The indictment charges that Pappas applied for and received disability insurance from June 2000 through July of this year claiming he was disabled because of a heart condition and could not work. While receiving the insurance, Pappas also received a total of $891,855 from Cipriani for his work. The payment included the use of an apartment that rents for $5,086 per month and a Humvee that he drove to work.
He was also charged with concealing his employment and fraudulently receiving $90,000 from Social Security.
Regarding the false statement to Consumer Affairs in 2005, the indictment says that in his application as Rainbow Room manager, Pappas said that he had never been convicted of a felony, when in reality he had pleaded guilty in 1998 to federal charges of extortion, pension fund fraud and income tax evasion involving the Colombo crime organization.
Manhattan District Attorney Robert Morgenthau said last week that the investigation was continuing.
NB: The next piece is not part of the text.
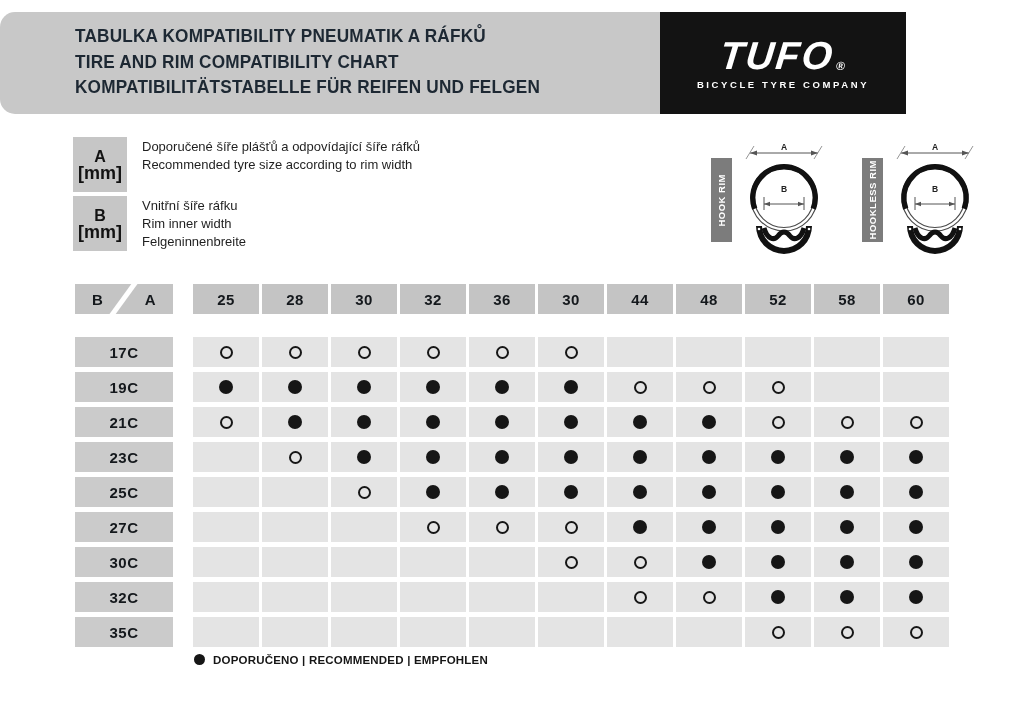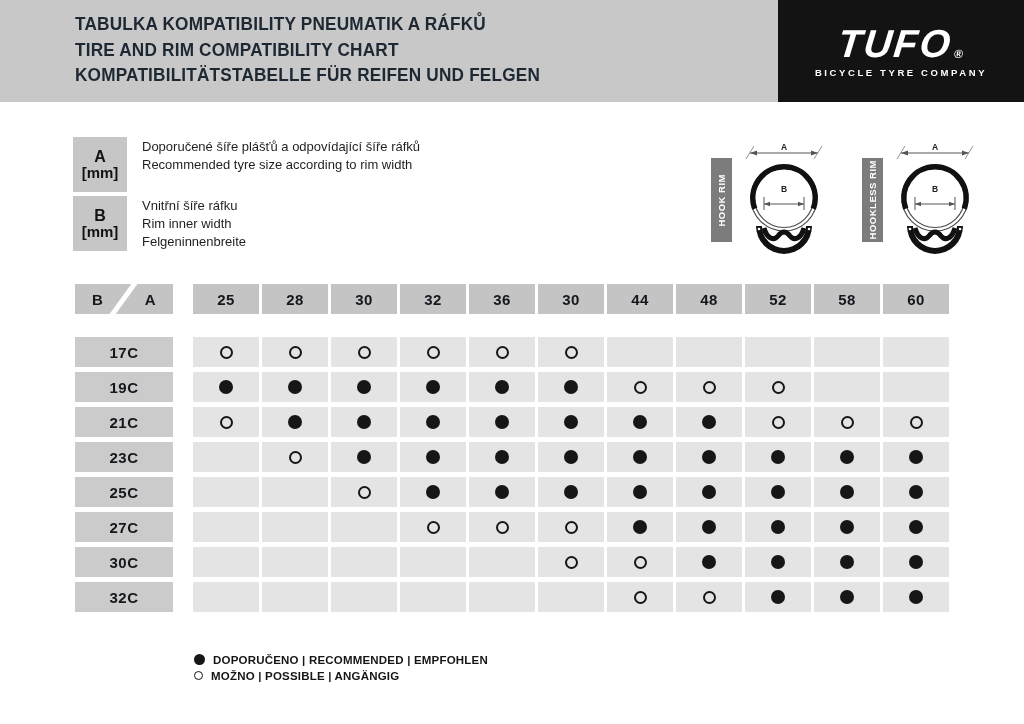"TABULKA KOMPATIBILITY PNEUMATIK A RÁFKŮ" .topbar { border-radius: none -> 15px; top: 0 -> 12px; width: 1024px -> 906px }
An attorney for Cipriani, Stanley Arkin, was quoted in the New York Post on July 22 as saying that “a dozen and a half” Cipriani employees were issued subpoenas recently and the company is cooperating.
The investigation began shortly after Giuseppe Cipriani was mentioned in two recent organized crime trials by a turncoat witness who said he took $120,000 from Cipriani for underworld help in quelling union protests at the Rainbow Room.